*Excerpted passage*.
The main lesson I'd learned by this point was to take a very great deal more care about where to put the damn house in the first place. The second was to build on a firm foundation. I see what those blocks are for now.
For the time being, though, I had a two-story building with a roof. Good start! No windows or doors, of course, but you can't have everything.
Except I wanted some windows and doors. I know you can have doors, at least. I remember making some before, when I was building a Gnome Trap (Don't ask...) I got the Carpenter out again and had a more careful look through her recipe books and yes, she can make doors. Quite a lot of different doors. Wood, metal, stone, jail. All sorts of doors.
She made a couple of wooden ones and I played around with those for a bit. It was surprisingly easy to scale them up, fit them into the frames and get them opening and closing. Very much the wrong sort of doors for the rest of the build but with proof of concept established, I'll make some more suitable ones later.
Windows, though... Windows were a lot harder. I couldn't figure it out. I had to go look it up out of game in the end.
It transpires the main reason I couldn't find any recipes for windows in my Carpenter's books is that Carpenters don't make windows. Makes sense. Windows aren't made of wood, are they?So who does? Tinkerers, mostly. Also there are some holiday-themed windows that anyone can make. I had a look at what was available and settled on the Frostfell ones. They have a snow effect that seemed ideal for the setting. Most windows seem to come with a visual effect of some kind. What you can't have is a good, old-fashioned, plain glass window you can see through.

*Work request 1*. Decide whether each statement below agrees with the house-building passage, and answer yes or no for each, quoting the words of the passage that decide it. (a) The Carpenter's recipe books include doors made of several different materials. (b) The wooden doors suited the rest of the build. (c) A plain glass window you can see through was available.
*Work request 2*.
Answer these questions from the house-building passage:
(a) How many stories did the building have?
(b) What was being built the earlier time doors were made?
(c) Which windows were chosen?

(Data drawn from a collection)
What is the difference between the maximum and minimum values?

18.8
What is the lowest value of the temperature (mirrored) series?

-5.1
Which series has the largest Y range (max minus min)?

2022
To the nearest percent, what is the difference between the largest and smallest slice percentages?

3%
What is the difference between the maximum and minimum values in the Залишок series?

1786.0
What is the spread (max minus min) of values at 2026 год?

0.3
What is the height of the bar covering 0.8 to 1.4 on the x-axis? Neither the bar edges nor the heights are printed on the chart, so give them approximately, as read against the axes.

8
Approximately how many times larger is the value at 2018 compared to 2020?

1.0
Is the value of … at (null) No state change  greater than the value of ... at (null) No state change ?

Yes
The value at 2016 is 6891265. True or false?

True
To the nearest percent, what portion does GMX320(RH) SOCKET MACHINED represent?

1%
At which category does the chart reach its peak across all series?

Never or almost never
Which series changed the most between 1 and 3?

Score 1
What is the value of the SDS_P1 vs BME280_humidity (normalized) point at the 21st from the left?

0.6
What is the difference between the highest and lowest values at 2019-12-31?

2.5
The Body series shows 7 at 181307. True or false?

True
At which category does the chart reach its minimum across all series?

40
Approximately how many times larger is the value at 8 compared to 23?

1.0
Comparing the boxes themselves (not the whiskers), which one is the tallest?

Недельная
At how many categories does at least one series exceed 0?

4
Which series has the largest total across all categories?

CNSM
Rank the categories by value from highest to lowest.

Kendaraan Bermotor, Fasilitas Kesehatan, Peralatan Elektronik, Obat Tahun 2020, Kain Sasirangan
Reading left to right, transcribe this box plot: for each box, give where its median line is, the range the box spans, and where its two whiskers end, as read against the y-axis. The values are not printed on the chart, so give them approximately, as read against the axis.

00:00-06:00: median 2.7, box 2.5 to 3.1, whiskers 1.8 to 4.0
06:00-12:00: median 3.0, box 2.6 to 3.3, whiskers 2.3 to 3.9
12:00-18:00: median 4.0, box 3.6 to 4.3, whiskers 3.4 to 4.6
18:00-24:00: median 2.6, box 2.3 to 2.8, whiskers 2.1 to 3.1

*Written response 1*.
(a) Yes: "Wood, metal, stone, jail. All sorts of doors."
(b) No: "Very much the wrong sort of doors for the rest of the build"
(c) No: "What you can't have is a good, old-fashioned, plain glass window you can see through."

*Written response 2*.
(a) Two.
(b) A Gnome Trap.
(c) The Frostfell ones.